The ECI ad gets to the heart of what remains a disagreement between Israel and the United States on Iran. Israel wants to prevent Iran from getting the capability to produce a nuclear weapon, while Obama promises only to prevent Iran from actually producing such a weapon.

“It is not necessary for Iran to actually have the bomb to demonstrate beyond doubt that they have crossed the nuclear threshold,” says AIPAC’s executive director.

That difference became clear Monday in Prime Minister Netanyahu's speech to AIPAC, which at times seemed like a preemptive rhetorical strike against Israel's critics if he decides to launch an attack on Iran's nuclear facilities. He was deliberately vague about a timeline, swearing that he would never discuss such things publicly. But Netanyahu did say, “None of us can afford to wait much longer.”

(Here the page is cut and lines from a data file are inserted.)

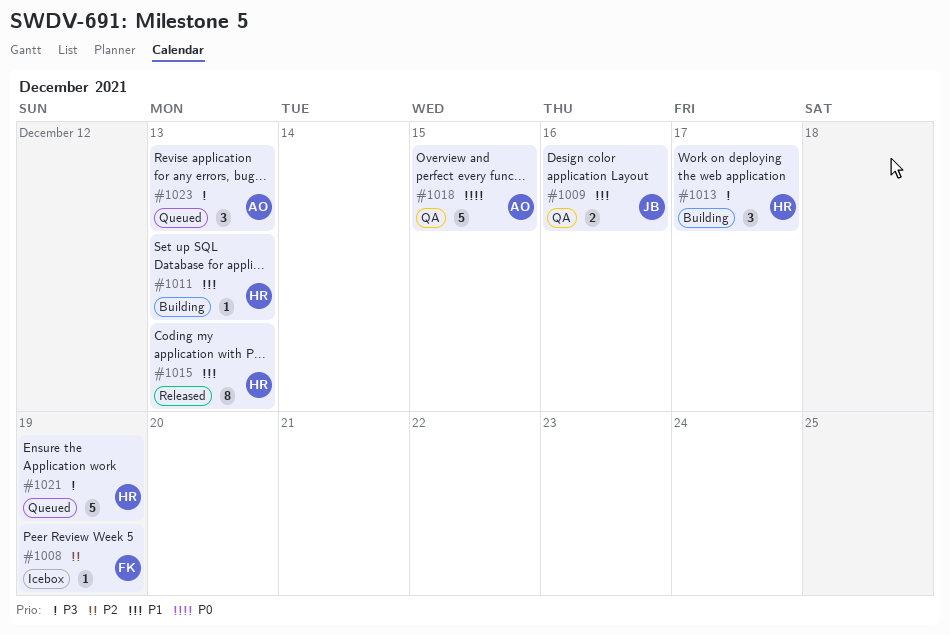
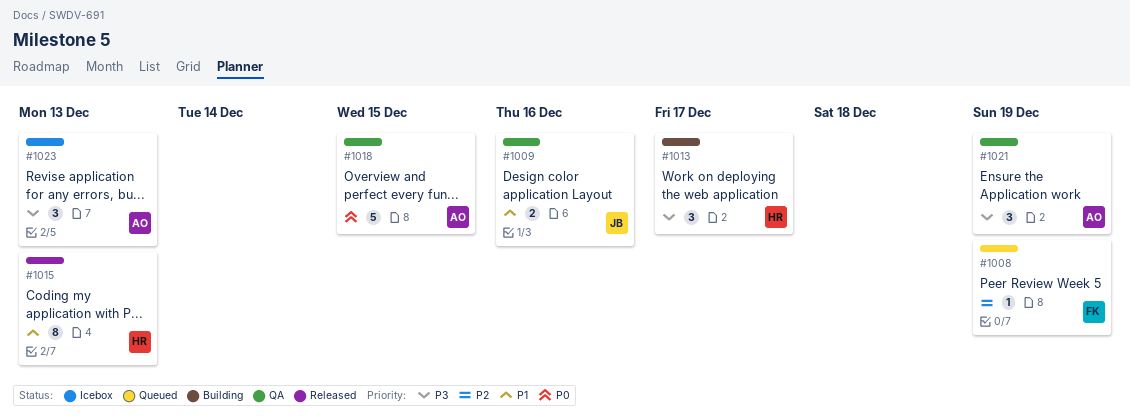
#1008, status: Icebox -> Queued
#1011: present -> none
#1021, status: Queued -> QA
#1021, owner: HR -> AO
#1021, estimate: 5 -> 3
#1023, status: Queued -> Icebox

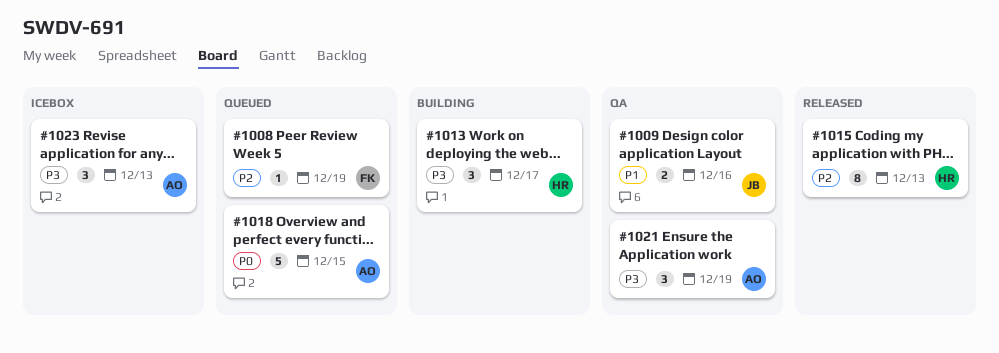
#1015, priority: P1 -> P2
#1018, status: QA -> Queued

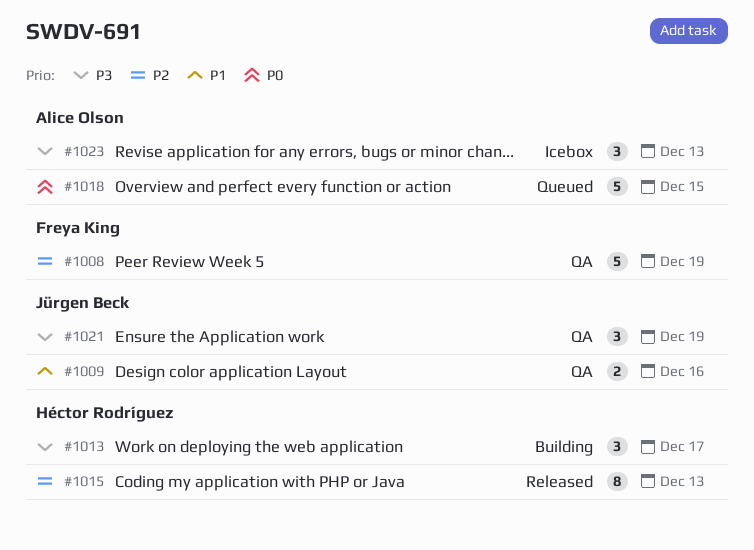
#1008, status: Queued -> QA
#1008, estimate: 1 -> 5
#1021, owner: Alice Olson -> Jürgen Beck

The Israeli leader explained his country's posture toward Iran's nuclear program in language similar to what Obama used Sunday to describe the American approach. “He stated clearly that all options are on the table and that American policy is not containment,” Netanyahu said of the American president. “Well, Israel has exactly the same policy. We are determined to prevent Iran from developing nuclear weapons, we leave all options on the table, and containment is definitely not an option.” But there is an important difference between Israel and the United States. While Netanyahu said he was determined to prevent Iran “from developing nuclear weapons,” the White House said, “The President reaffirmed the United States policy to prevent Iran from obtaining a nuclear weapon.” While Netanyahu suggested the time was nearing for military action, the White House said Obama “reiterated the United States’ commitment to pursuing a strategy of principled diplomacy, backed by unprecedented pressure, including the additional sanctions that are taking hold on the Iranian regime.”

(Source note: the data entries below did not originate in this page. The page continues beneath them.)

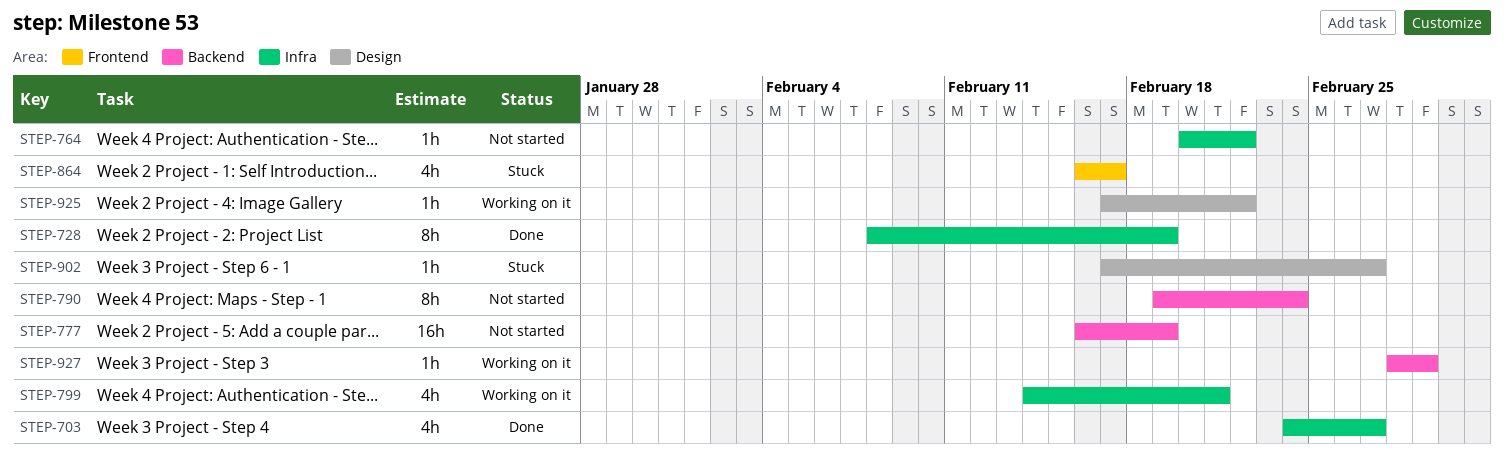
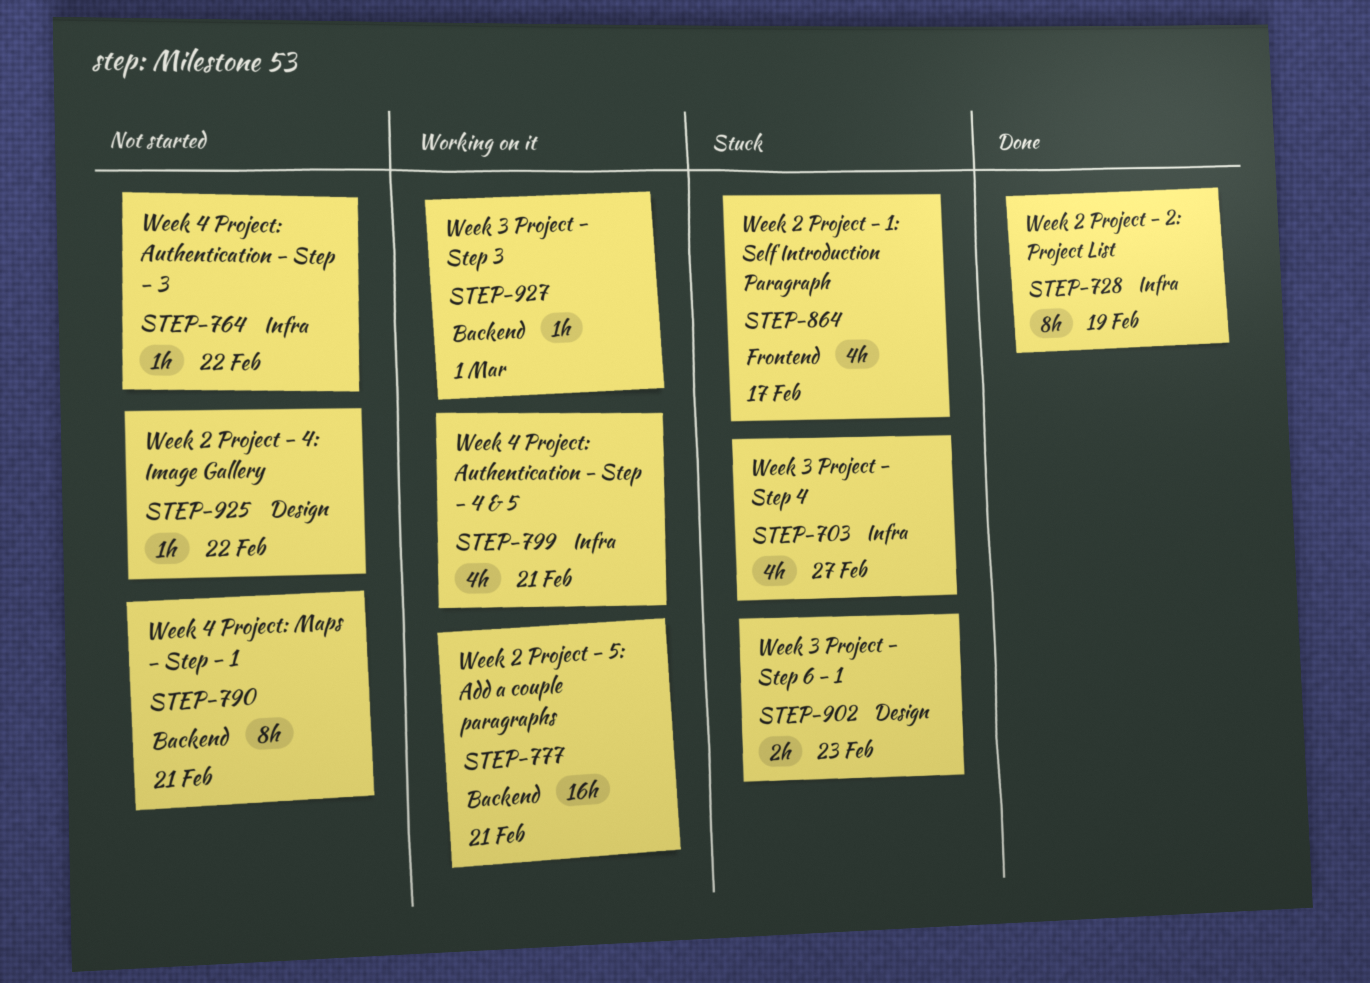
STEP-703, status: Done -> Stuck
STEP-777, status: Not started -> Working on it
STEP-777, due: Feb 19 -> Feb 21
STEP-790, due: Feb 24 -> Feb 21
STEP-902, estimate: 1h -> 2h
STEP-902, due: Feb 27 -> Feb 23
STEP-925, status: Working on it -> Not started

For now, AIPAC and its thousands of delegates are pushing for the Israeli position, lobbying Congress for more pressure on Iran. In the words of AIPAC executive director Howard Kohr on Monday, “It is not necessary for Iran to actually have the bomb to demonstrate beyond doubt that they have crossed the nuclear threshold. Iran with simply the capacity to quickly produce a weapon is a risk to peace, and a threat to the world.”